Special projects were led by a variety of people such as Clare Davidson,
Gillian Barge, Rosemary Butcher, John Burgess, Doreen Cannon, Malcolm Ingram,
David Leveaux, Ron Pember, Tina Packer, Kristin Linklater, Di Trevis and Alison
Chitty.
This continued until 1984, when the Riverside Arts Trust was liquidated and
the Studio was assimilated into the Studio that Peter Gill had been asked to
establish at the National Theatre. In 1981 Peter Gill led a three-week workshop
at the Almeida Theatre supported by the National Theatre, which prefigured the
establishment in 1984 of the Royal National Theatre Studio.) The National
Theatre Studio was quite different in character to the Peter Gill Studio and the
Studio at Riverside since its work had to meet the needs of a large national
institution; it was effectively the “research and development” wing of the
National Theatre. Gill brought to that enterprise the experience of working with
limited resources and through the good will of a particular group of actors, so
the National Theatre befitted from the Royal National Theatre Studio that just
as Riverside Studios had benefited from the presence of the Peter Gill Studio.

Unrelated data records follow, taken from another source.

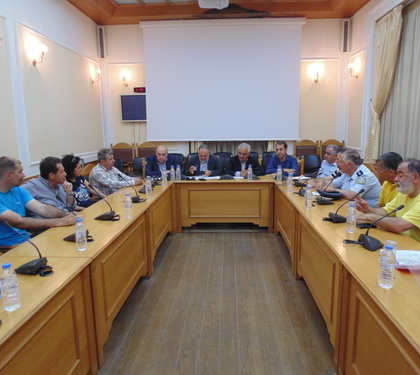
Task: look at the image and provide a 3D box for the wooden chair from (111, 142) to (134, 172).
[{"bbox_3d":[-1.905,-0.373,6.775,0.540,1.120,0.580,0,11,3],"label":"wooden chair"}]

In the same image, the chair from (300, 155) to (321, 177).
[{"bbox_3d":[2.058,-0.154,6.617,0.500,1.000,0.560,0,10,3],"label":"chair"}]

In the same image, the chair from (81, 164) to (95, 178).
[{"bbox_3d":[-1.343,0.237,4.346,0.560,1.100,0.530,0,10,3],"label":"chair"}]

When Peter Gill left his full-time position at the National Theatre in 1990,
he re-established his independent Studio to run in conjunction with his work as
a writer and director. The reestablishment began in January 1991 with regular
meetings at Riverside Studios with new, younger actors unfamiliar with classical
text, working on Shakespeare.
In March 1991 Peter Gill began to write a play for two actors (Jeremy Northam,
Andrew Woodall), Call Her After Me which, with In the Blue
and Boys’ Talk was shown to an invited audience on 1 December 1991
at Riverside Studios (Studio 3). This work later led to the development of
Cardiff East and Certain Young Men.
This was followed in May 1992 by and an investigation into The Winter’s
Tale which was shown, again to an invited audience, at Riverside.

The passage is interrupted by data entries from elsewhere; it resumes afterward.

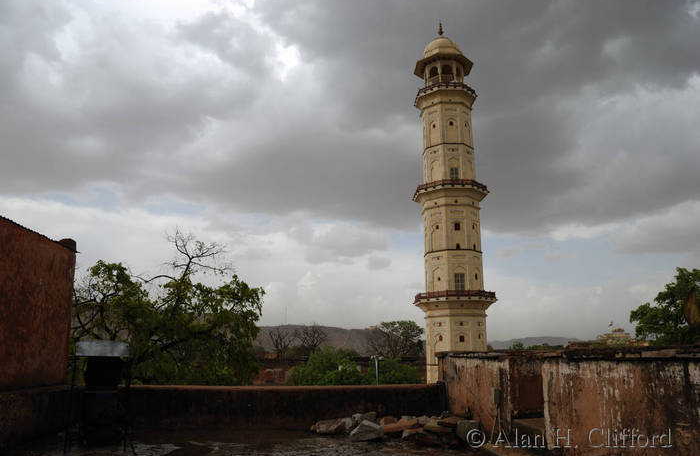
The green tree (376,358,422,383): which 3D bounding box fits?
[{"bbox_3d":[3.954,13.059,41.062,3.400,5.550,4.400,0,-14,0],"label":"green tree"}]

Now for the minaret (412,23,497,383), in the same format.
[{"bbox_3d":[10.629,-2.689,55.256,8.010,42.910,8.010,0,-14,0],"label":"minaret"}]

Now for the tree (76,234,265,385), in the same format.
[{"bbox_3d":[-7.438,5.303,20.327,8.100,10.720,7.500,0,-14,0],"label":"tree"}]

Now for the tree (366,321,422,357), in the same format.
[{"bbox_3d":[6.286,18.855,75.682,8.960,10.920,8.500,0,-14,0],"label":"tree"}]

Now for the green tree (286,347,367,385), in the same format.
[{"bbox_3d":[-1.652,11.927,38.256,6.040,6.440,6.000,0,-14,0],"label":"green tree"}]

This was followed by occasional meetings, projects and classes, including:
- in June 1995 a 2-week workshop at the Irish Centre, Hammersmith, on “the
chattering classes”, at the end of which a collage of material was produced
from improvisations and contributions from Peter Gill, Rosemary Wilton, and
John Burgess;
- in June 1996 another 2-week workshop on how theories of deconstruction
might be applied to the theatre, concluding in a dramatic investigation of
Mathew Arnold’s poem Dover Beach;
- A week’s workshop in August 1998 at the Queen Caroline Estate community
centre, Hammersmith, based on The Women of Troy;
- In July 1999, a three-day workshop at the Hammersmith Club on the
characters of Edith Granger and Florence Domby in Dickens’ Domby and Son.
Since January 1998 there have been regular weekly workshops either at the
Community Centre, Queen Caroline Estate or the Hammersmith Club.
- March 2001, a two-week workshop on the songs of Rogers and Hart, music
director Terry Davies. Artists: Martin Crewes, Daniel Evans, Anna
Francolini, Josefina Gabrielle, Paul Keating,
Michael Shaeffer, and Samantha Spiro.